Nolan described a difficult filming process that took them around the world, filming in Morocco, Greece, Italy, Iceland and Scotland.
“It was a real nightmare to shoot, but in all the right ways,” Christopher Nolan said, adding that “it felt amazing.” He singled out his lead actor, referring to Damon as “my partner on this journey” and calling his performance “incredible.”
“He's been out there on boats, on mountains, in caves, in blazing sun, in torrential rain and wind,” Nolan said. “You'll be glad to know how difficult it was. It was meant to be; that's the nature of this story.”
The film “Odyssey” will mark a first in the history of cinema
Nolan's new feature, his first since winning an Oscar in 2024 for his “Oppenheimer,” will also be the first film ever made entirely with IMAX cameras, a feat the British director said fulfilled his “oldest ambition.”
“Oppenheimer” was a huge hit in the IMAX format, contributing an impressive total of 20% of the film's nearly $1 billion gross. Variety magazine recalls that in the US some moviegoers even went to a neighboring state to see “Oppenheimer” in 70mm IMAX format, filling large screening rooms for weeks.
“When I was a kid, all I wanted was to tell stories on a large scale using that technology, to bring the audience into that world,” Nolan said, referring to the IMAX format that not only provides a sharper, more detailed and more “immersive” image, but also gives the viewer the feeling of being “inside” the scene, not just looking at it.

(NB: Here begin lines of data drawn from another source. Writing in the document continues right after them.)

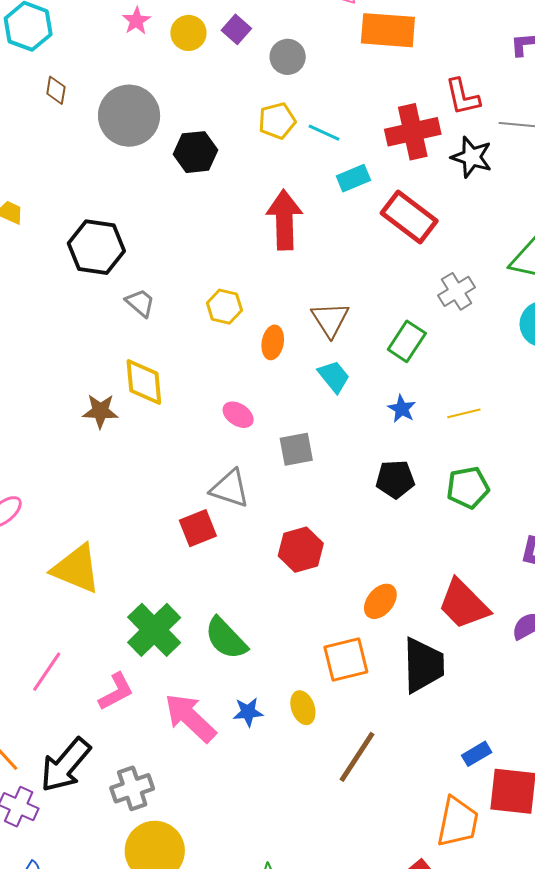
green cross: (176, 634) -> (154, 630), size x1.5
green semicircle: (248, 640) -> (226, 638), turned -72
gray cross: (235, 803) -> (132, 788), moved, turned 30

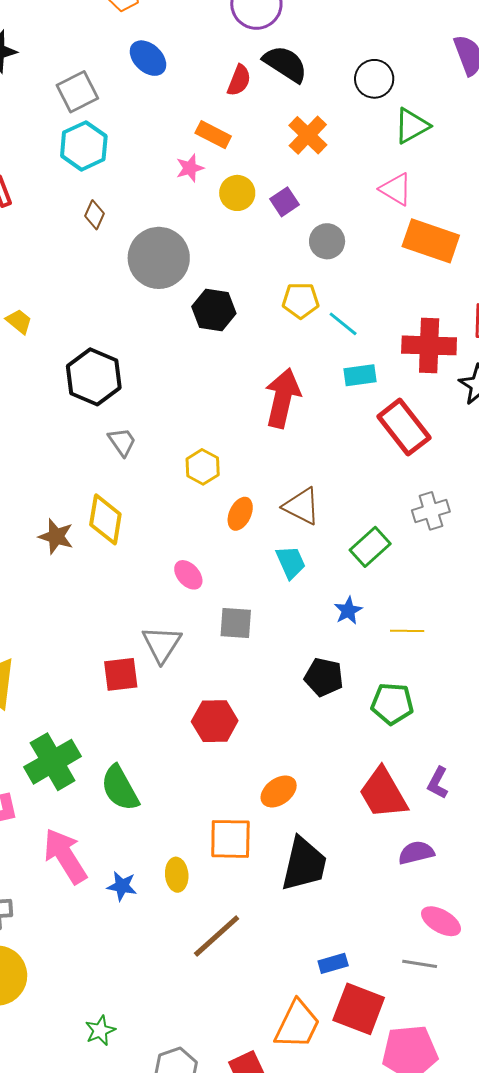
brown triangle: (330, 320) -> (302, 506), turned -45
gray triangle: (230, 488) -> (162, 644), turned 30
red trapezoid: (464, 604) -> (383, 793), moved
blue star: (248, 712) -> (122, 886), moved

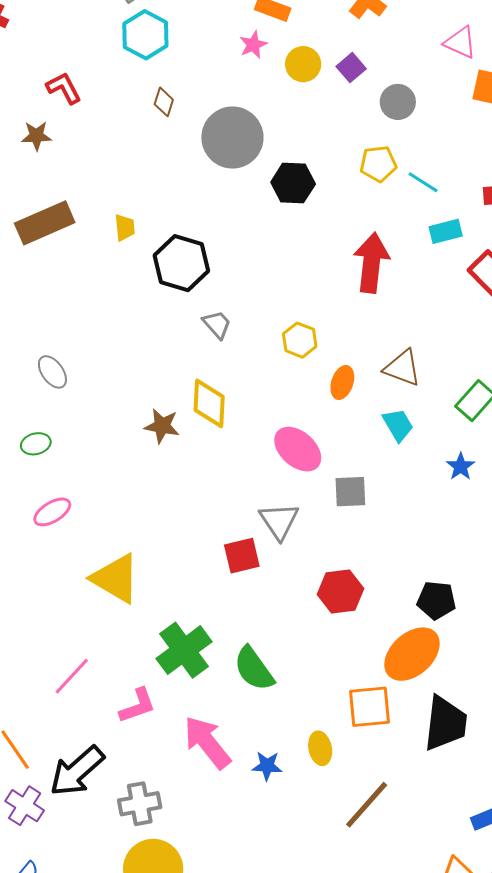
yellow trapezoid: (19, 321) -> (125, 228), moved, turned 52
pink ellipse: (188, 575) -> (298, 449), size x1.6
black pentagon: (324, 677) -> (436, 600), moved
orange ellipse: (279, 791) -> (412, 654), size x1.6

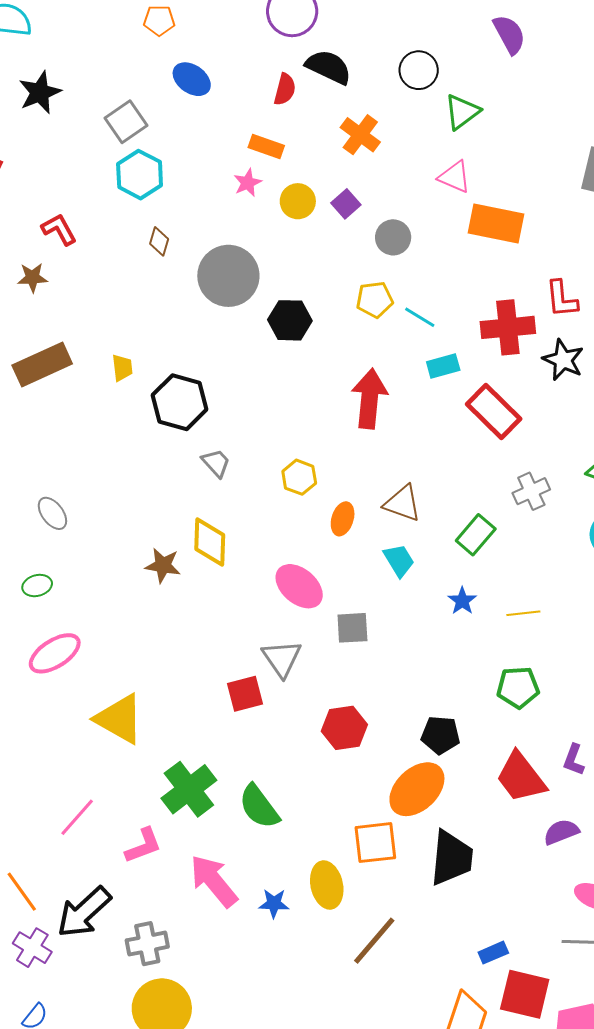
pink ellipse: (52, 512) -> (55, 653), size x1.4
yellow ellipse: (320, 748) -> (327, 885), size x1.4

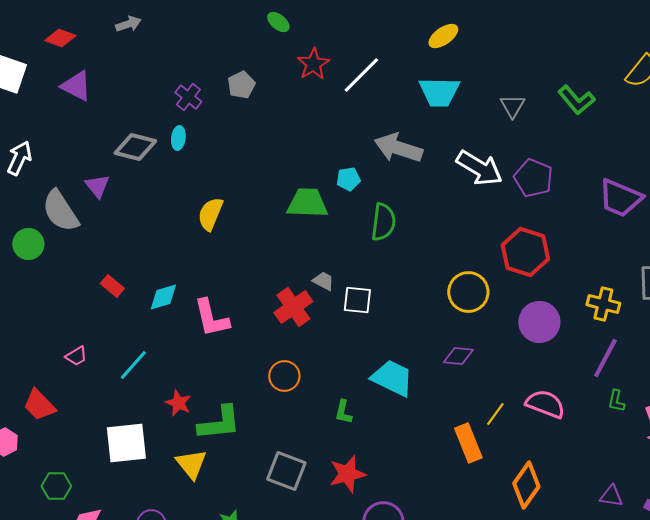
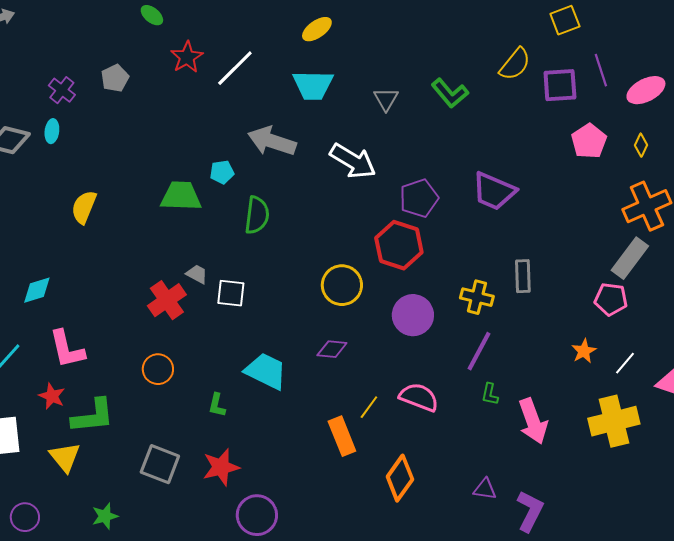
purple pentagon: (533, 178) -> (419, 198), moved, turned 30
pink L-shape: (211, 318) -> (67, 349), moved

“And I spent a lot of years trying to pull that off, starting with 'The Dark Knight' when I was in my early 30s. I shot the action sequences [în IMAX]but we never got around to making the whole movie that way. My team did an incredible job of being able to do this for the first time,” Christopher Nolan pointed out.
Nolan also included the story of the Trojan Horse in the film, a subplot in Homer's “Odyssey.”

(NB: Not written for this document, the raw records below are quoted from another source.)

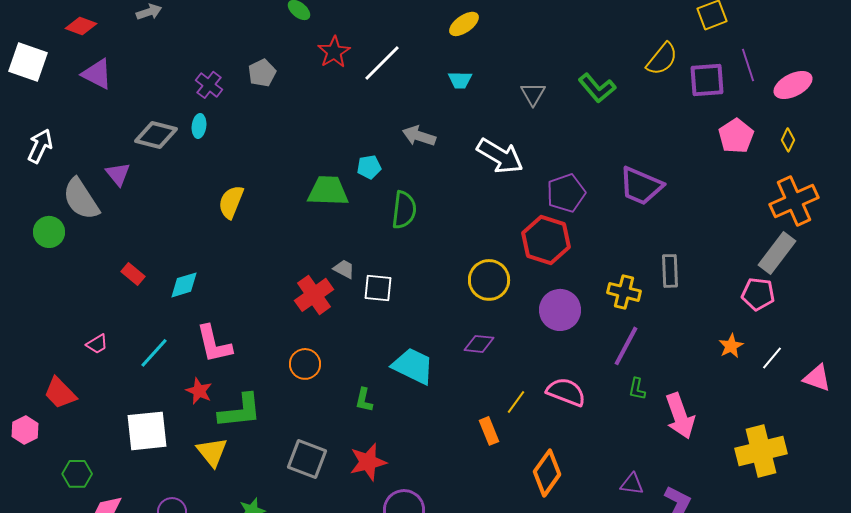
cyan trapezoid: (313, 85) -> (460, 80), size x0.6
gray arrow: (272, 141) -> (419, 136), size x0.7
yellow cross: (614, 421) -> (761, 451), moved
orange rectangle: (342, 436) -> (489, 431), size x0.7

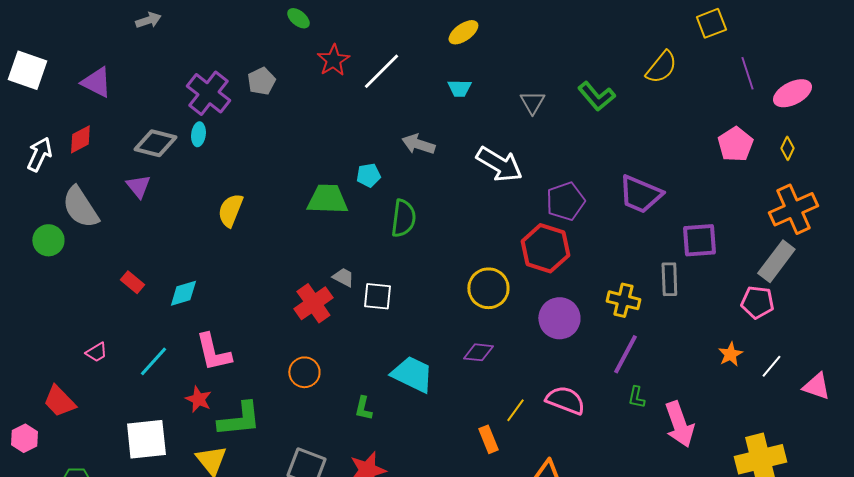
red diamond: (81, 26) -> (80, 139), moved, turned -48
purple square: (707, 80) -> (699, 240), moved
purple cross: (209, 85) -> (208, 93), size x1.6
purple triangle: (118, 174) -> (138, 186), moved

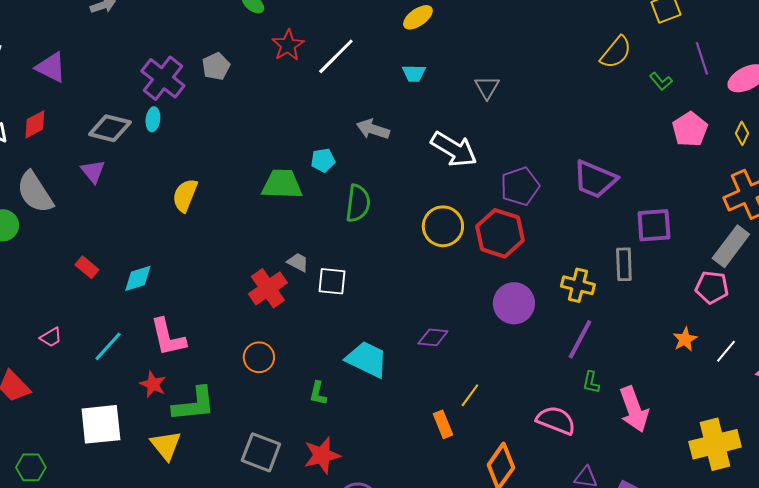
green L-shape: (596, 96) -> (661, 81), moved, size x0.6
yellow circle: (488, 288) -> (443, 226), moved
pink semicircle: (565, 400) -> (556, 420), moved

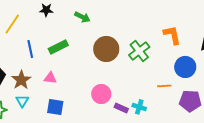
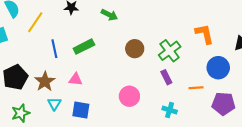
brown circle: (106, 49) -> (135, 49), size x0.7
cyan triangle: (22, 101) -> (54, 104), moved
purple rectangle: (121, 108) -> (166, 77), moved, turned 40

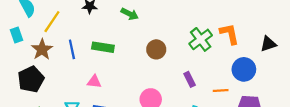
green rectangle: (84, 47) -> (103, 47), turned 36
green cross: (170, 51) -> (201, 39), moved
brown star: (45, 81) -> (42, 49), moved

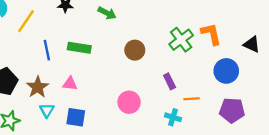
black triangle: (268, 44) -> (252, 44), turned 42
brown star: (42, 49) -> (38, 87), moved
orange line: (221, 90) -> (192, 99), moved

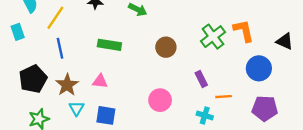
blue line: (47, 50) -> (60, 48), moved

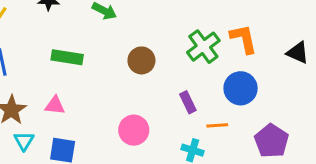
blue circle: (259, 68) -> (241, 88), moved
purple pentagon: (265, 108) -> (271, 141), turned 30

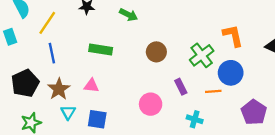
green cross: (203, 47) -> (202, 55), moved
purple rectangle: (188, 102) -> (181, 87), moved
orange line: (217, 125) -> (213, 91), moved

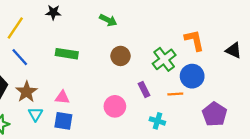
green arrow: (128, 15) -> (108, 20), moved
blue line: (52, 53) -> (20, 57), turned -30
pink triangle: (91, 86) -> (62, 97), moved

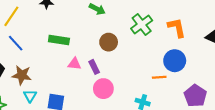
green cross: (164, 59) -> (142, 25), moved
purple rectangle: (144, 90) -> (94, 67), moved
brown star: (26, 92) -> (22, 75), turned -30
pink triangle: (62, 97) -> (74, 64), moved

Nolan gave ticket-payers at CinemaCon an extended look at “The Odyssey,” which opens with Damon as Odysseus shirtless on a beach with a bushy beard. He has been gone for a long time and confesses to Calypso that he “remembers nothing before Troy”.
“Did I have a wife? Children? Maybe a son?” he asks. “If I had a son, how old would he be now?”, he wonders.
Most of the clip shown focused on the story of the Trojan horse, which the Greeks used as cover to enter the city of Troy at the end of the war. As the huge wooden structure reaches the shore, thousands of people have to drag the Trojan horse out of the water and onto the sand before it can be carried into the city.
“In this tense and thrilling sequence, the Greeks are forced to remain silent while the Trojans plunge their swords into the statue to see if anything is hidden inside, one of the blades cutting right through the face of a hidden soldier,” reports Variety. The story of the Trojan Horse is dealt with extensively in the Roman poet Virgil's “Aeneid” and is a secondary subject in Homer's “Odyssey”.
The clip shown at CinemaCon also showed Odysseus urging his soldiers to keep rowing through a storm before firing his bow as he launches a full-scale attack in the dark of night.
The footage ended with a quick shot of Odysseus and his men confronting the man-eating cyclops Polyphemus; the brutal giant lifted a man in his hand before the screen went black.
He is just one of many mythical beings – cyclops, sirens and Circe, among others – that Odysseus will encounter in his quest to reunite with his wife Penelope and son Telemachus.